--- Page extract ---
BEGIN

This application takes priority from U.S. Provisional application Ser. No. 61/385,633, filed on Sep. 23, 2010, which is incorporated herein in its entirety by reference.

BACKGROUND

1. Field of the Disclosure

This disclosure relates generally to apparatus and methods for drilling wellbores.

2. Background of the Art

Oil wells (also referred to as “wellbores”) are drilled with a drill string that includes a tubular member having a drilling assembly with a drill bit at its bottom end. The tubular member is generally either a jointed pipe or coiled tubing. After the well or a section of the wellbore has been drilled, it is lined with a casing (also referred to as the liner). However, sometimes the liner is placed outside a portion of the drill string while drilling and may include a second drill bit, referred to as the reamer drill bit or reamer, above or uphole of the drill bit at the drilling assembly bottom (also referred to as the “pilot” drill bit). The pilot drill bit drills a bore with a certain diameter and the reamer enlarges this bore to the desired wellbore diameter. As the liner and pilot drill bit enter an unstable formation, the wellbore may collapse, causing damage to the portions of the drill string and drill bit located outside of the liner.

SUMMARY

In an aspect, an apparatus for use in a wellbore includes a tubular and a drilling assembly configured to carry a drill bit at an end thereof, wherein the drilling assembly is configured to be positioned within the tubular, wherein the tubular and drilling assembly are configured to be run in the wellbore together. The apparatus also includes an actuation device in the tubular configured to selectively extend the drilling assembly from and retract the drilling assembly into the tubular.

A method of drilling a wellbore includes conveying a tubular containing a drill string into a wellbore, the drill string including a drilling assembly axially movable within the tubular. The method also includes selectively retracting the drilling assembly into and extending the drilling assembly from the tubular during drilling of the wellbore.

Certain features of the apparatus and methods disclosed herein are summarized herein rather broadly in order that the detailed description thereof that follows may be better understood. There are, of course, additional features of the apparatus and methods disclosed that will become part of this disclosure.

END

(Landmark coordinate records)
BEGIN

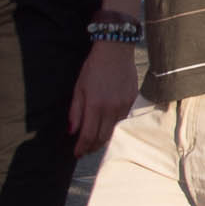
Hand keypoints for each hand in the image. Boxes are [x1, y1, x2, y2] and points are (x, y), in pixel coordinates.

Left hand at [69, 40, 138, 155]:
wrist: (115, 52)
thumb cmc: (93, 68)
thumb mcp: (79, 88)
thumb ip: (75, 111)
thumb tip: (72, 131)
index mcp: (95, 104)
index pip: (88, 135)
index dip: (81, 147)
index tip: (76, 153)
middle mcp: (111, 108)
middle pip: (102, 138)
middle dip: (92, 147)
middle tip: (84, 150)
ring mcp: (123, 106)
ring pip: (114, 132)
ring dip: (103, 140)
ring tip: (95, 142)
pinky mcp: (132, 102)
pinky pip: (123, 121)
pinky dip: (114, 128)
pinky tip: (108, 127)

END

--- Your tasks ---
- a) According to the text on drilling wellbores, what does the reamer do to the bore drilled by the pilot drill bit?
- b) Pick up the text on drilling wellbores after its last sentence and keep writing it.

--- Answers for the tasks ---
- a) It enlarges that bore to the desired wellbore diameter.

- b)
BRIEF DESCRIPTION OF THE DRAWINGS

For detailed understanding of the present disclosure, references should be made to the following detailed description, taken in conjunction with the accompanying drawings, in which like elements have generally been given like numerals and wherein:

FIG. 1 is a schematic diagram of a wellbore system showing drilling of a wellbore with a drill string that includes a drilling assembly, a drill bit and a liner made according to one embodiment of the disclosure;

FIG. 2 shows a schematic diagram of a drilling assembly, actuation device and liner made according to one embodiment of the disclosure;

FIG. 3 shows a schematic diagram of a drilling assembly, actuation device and liner made according to one embodiment of the disclosure; and

FIG. 4 shows a schematic diagram of a drilling assembly, actuation device and liner made according to one embodiment of the disclosure.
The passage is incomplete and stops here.